TASK |
Copy the listing below word for word, starting at the line that contains "18. Mai 2020 um 11:04 Uhr" and continuing through the end of the listing. Leave the pictures out of your copy.

----- MATERIAL FOR THIS TASK

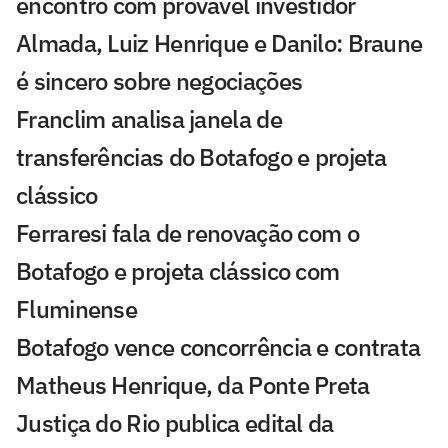
encontro com provável investidor
Almada, Luiz Henrique e Danilo: Braune
é sincero sobre negociações
Franclim analisa janela de
transferências do Botafogo e projeta
clássico
Ferraresi fala de renovação com o
Botafogo e projeta clássico com
Fluminense
Botafogo vence concorrência e contrata
Matheus Henrique, da Ponte Preta
Justiça do Rio publica edital da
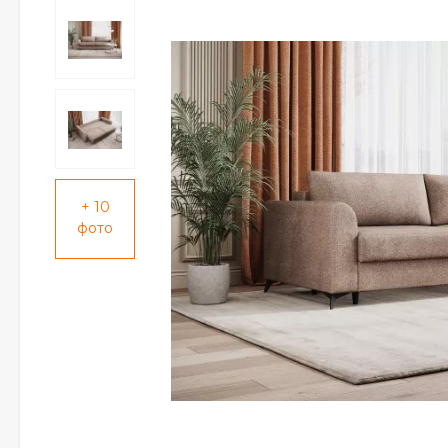
+ 10
фото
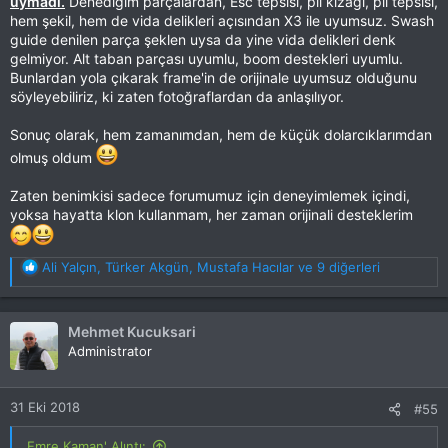
uymadı.
Denediğim parçalardan, Esc tepsisi, pil kızağı, pil tepsisi,
hem şekil, hem de vida delikleri açısından X3 ile uyumsuz. Swash
guide denilen parça şeklen uysa da yine vida delikleri denk
gelmiyor. Alt taban parçası uyumlu, boom destekleri uyumlu.
Bunlardan yola çıkarak frame'in de orijinale uyumsuz olduğunu
söyleyebiliriz, ki zaten fotoğraflardan da anlaşılıyor.
Sonuç olarak, hem zamanımdan, hem de küçük dolarcıklarımdan
olmuş oldum
Zaten benimkisi sadece forumumuz için deneyimlemek içindi,
yoksa hayatta klon kullanmam, her zaman orijinali desteklerim
T
Ali Yalçın
,
Türker Akgün
,
Mustafa Hacılar
ve 9 diğerleri
e
p
k
Mehmet Kucuksari
i
Administrator
l
e
r
31 Eki 2018
#55
:
Emre Kaman' Alıntı:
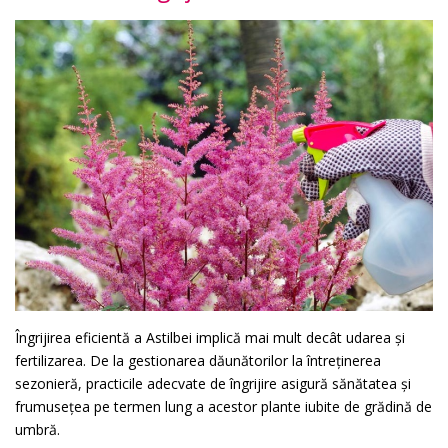
Îngrijirea eficientă a Astilbei implică mai mult decât udarea și
fertilizarea. De la gestionarea dăunătorilor la întreținerea
sezonieră, practicile adecvate de îngrijire asigură sănătatea și
frumusețea pe termen lung a acestor plante iubite de grădină de
umbră.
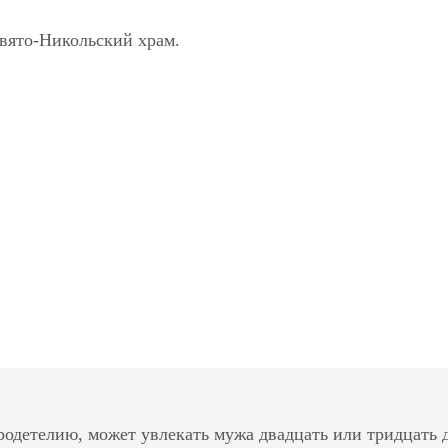
Свято-Никольский храм.
одетелию, может увлекать мужа двадцать или тридцать дн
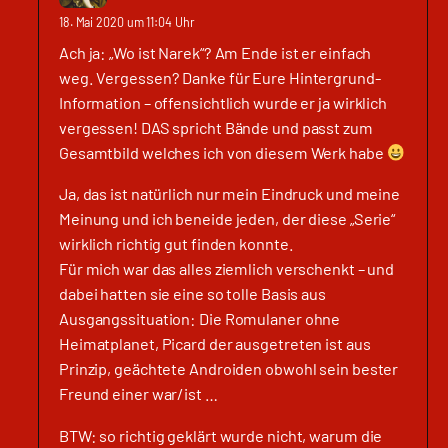
18. Mai 2020 um 11:04 Uhr
Ach ja: „Wo ist Narek“? Am Ende ist er einfach
weg. Vergessen? Danke für Eure Hintergrund-
Information – offensichtlich wurde er ja wirklich
vergessen! DAS spricht Bände und passt zum
Gesamtbild welches ich von diesem Werk habe
Ja, das ist natürlich nur mein Eindruck und meine
Meinung und ich beneide jeden, der diese „Serie“
wirklich richtig gut finden konnte.
Für mich war das alles ziemlich verschenkt – und
dabei hatten sie eine so tolle Basis aus
Ausgangssituation: Die Romulaner ohne
Heimatplanet, Picard der ausgetreten ist aus
Prinzip, geächtete Androiden obwohl sein bester
Freund einer war/ist …
BTW: so richtig geklärt wurde nicht, warum die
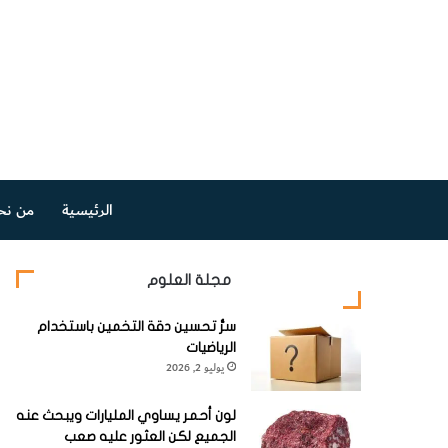
الرئيسية
من نح
مجلة العلوم
سرُّ تحسين دقة التخمين باستخدام
الرياضيات
يوليو 2, 2026
لون أحمر يساوي المليارات ويبحث عنه
الجميع لكن العثور عليه صعب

----------

YOUR SOLUTION |
18. Mai 2020 um 11:04 Uhr
Ach ja: „Wo ist Narek“? Am Ende ist er einfach
weg. Vergessen? Danke für Eure Hintergrund-
Information – offensichtlich wurde er ja wirklich
vergessen! DAS spricht Bände und passt zum
Gesamtbild welches ich von diesem Werk habe
Ja, das ist natürlich nur mein Eindruck und meine
Meinung und ich beneide jeden, der diese „Serie“
wirklich richtig gut finden konnte.
Für mich war das alles ziemlich verschenkt – und
dabei hatten sie eine so tolle Basis aus
Ausgangssituation: Die Romulaner ohne
Heimatplanet, Picard der ausgetreten ist aus
Prinzip, geächtete Androiden obwohl sein bester
Freund einer war/ist …
BTW: so richtig geklärt wurde nicht, warum die
الرئيسية
من نح
مجلة العلوم
سرُّ تحسين دقة التخمين باستخدام
الرياضيات
يوليو 2, 2026
لون أحمر يساوي المليارات ويبحث عنه
الجميع لكن العثور عليه صعب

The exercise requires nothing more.